HPO terms represent specific phenotypic observations of clinically abnormal features. Assuming that a physician or other professional is examining a patient (or a patient record) and has collected a comprehensive list of phenotypic abnormalities observed in the individual.

Choosing specific terms

For each phenotypic feature, choose the most specific HPO term possible, based on the definition and not simply based on the term label. Before selecting a term, examine any of the more specific terms contained underneath it (use the HPO browser to search for terms and subterms). If any of those are appropriate, select the more specific term.

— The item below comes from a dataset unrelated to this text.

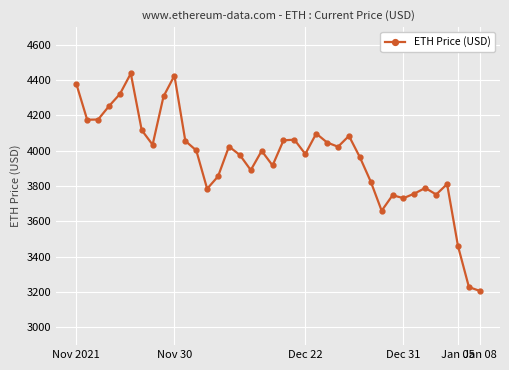

What is the value of the 11th point from the left?

4055.7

You do not need to choose both a parent and child term.

The more specific the item chosen, the better the specificity of the whole phenotypic profile. If there are no phenotypes in a given category, consider making a high level "N" (No) annotation. For example, if a full visual exam finds no visual impairment, then you could choose N-"Visual impairment". Choose terms that are thought to be pathological or unusual, even if they are not so in the greater populace. For example, Blue irides is a common phenotype in the population, but as an HPO annotation, it is intended to represent "unusually" blue irides given the population background of an affected individual, e.g., with Williams syndrome.

Observed vs. excluded terms

Some HPO-based software allows users to annotations for manifestations that were investigated and specifically not observed (e.g., by clicking on a “N”/"No" button). These "No" annotations are especially useful to include in cases where there are only a few observable phenotypes.

The (essential) role of clinical judgement

Clinicians should also use their judgment in entering terms. For instance, if a patient has severe myopia, this feature is more likely to be related to an underlying disease than if a patient was found to have a very mild degree of myopia (a feature which is extremely common in the population and may just be a coincidence).

How many terms should I enter?

Users of HPO software often ask how many terms they need to enter for HPO-based software to "work". It is difficult to provide a general answer to this question, but given that a medical record may contain up to hundreds of "abnormal" observations that would be difficult to enter by hand in software, some guidelines can be useful. We recommend that users enter HPO terms for all "major" phenotypic abnormalities, perhaps 5-7 in the first round. In some cases it may be advisable to enter higher level terms; for instance, in some forms of skeletal dysplasia, affected individuals may have several abnormalities of all or most phalanges. Although very specific HPO terms exist for these (e.g., Bullet-shaped middle phalanx of the 5th toe and so on for the other toes), it may be preferable to enter Bullet-shaped toe phalanx if many phalanges of the toes are affected. We recommend trying several combinations of phenotypes to get a good feeling for how term choice can affect the results.